Collection entries:

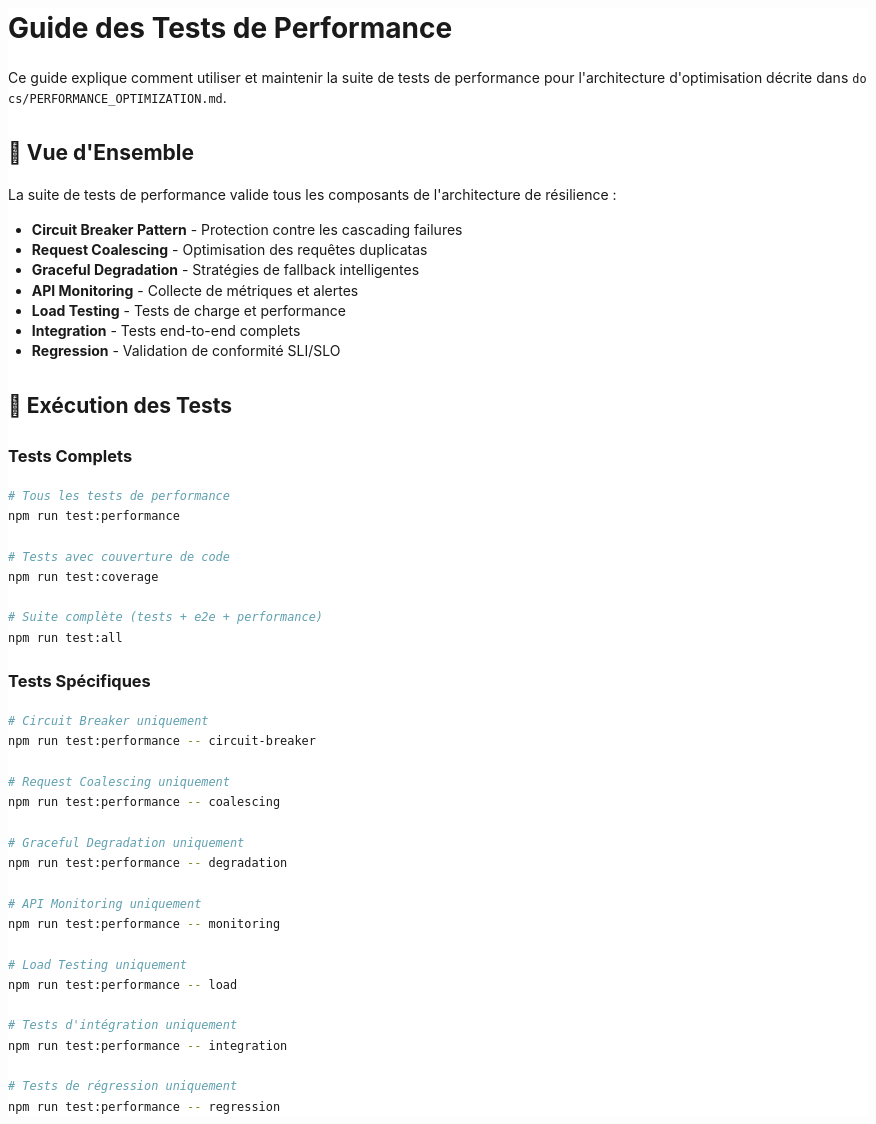 # Guide des Tests de Performance

Ce guide explique comment utiliser et maintenir la suite de tests de performance pour l'architecture d'optimisation décrite dans `docs/PERFORMANCE_OPTIMIZATION.md`.

## 🎯 Vue d'Ensemble

La suite de tests de performance valide tous les composants de l'architecture de résilience :

- **Circuit Breaker Pattern** - Protection contre les cascading failures
- **Request Coalescing** - Optimisation des requêtes duplicatas
- **Graceful Degradation** - Stratégies de fallback intelligentes
- **API Monitoring** - Collecte de métriques et alertes
- **Load Testing** - Tests de charge et performance
- **Integration** - Tests end-to-end complets
- **Regression** - Validation de conformité SLI/SLO

## 🚀 Exécution des Tests

### Tests Complets
```bash
# Tous les tests de performance
npm run test:performance

# Tests avec couverture de code
npm run test:coverage

# Suite complète (tests + e2e + performance)
npm run test:all
```

### Tests Spécifiques
```bash
# Circuit Breaker uniquement
npm run test:performance -- circuit-breaker

# Request Coalescing uniquement
npm run test:performance -- coalescing

# Graceful Degradation uniquement
npm run test:performance -- degradation

# API Monitoring uniquement
npm run test:performance -- monitoring

# Load Testing uniquement
npm run test:performance -- load

# Tests d'intégration uniquement
npm run test:performance -- integration

# Tests de régression uniquement
npm run test:performance -- regression
```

### Requirement
Would you mind returning each entry above word for word, skipping the images?

### Solution for this exercise
 # Guide des Tests de Performance

Ce guide explique comment utiliser et maintenir la suite de tests de performance pour l'architecture d'optimisation décrite dans `docs/PERFORMANCE_OPTIMIZATION.md`.

## 🎯 Vue d'Ensemble

La suite de tests de performance valide tous les composants de l'architecture de résilience :

- **Circuit Breaker Pattern** - Protection contre les cascading failures
- **Request Coalescing** - Optimisation des requêtes duplicatas
- **Graceful Degradation** - Stratégies de fallback intelligentes
- **API Monitoring** - Collecte de métriques et alertes
- **Load Testing** - Tests de charge et performance
- **Integration** - Tests end-to-end complets
- **Regression** - Validation de conformité SLI/SLO

## 🚀 Exécution des Tests

### Tests Complets
```bash
# Tous les tests de performance
npm run test:performance

# Tests avec couverture de code
npm run test:coverage

# Suite complète (tests + e2e + performance)
npm run test:all
```

### Tests Spécifiques
```bash
# Circuit Breaker uniquement
npm run test:performance -- circuit-breaker

# Request Coalescing uniquement
npm run test:performance -- coalescing

# Graceful Degradation uniquement
npm run test:performance -- degradation

# API Monitoring uniquement
npm run test:performance -- monitoring

# Load Testing uniquement
npm run test:performance -- load

# Tests d'intégration uniquement
npm run test:performance -- integration

# Tests de régression uniquement
npm run test:performance -- regression
```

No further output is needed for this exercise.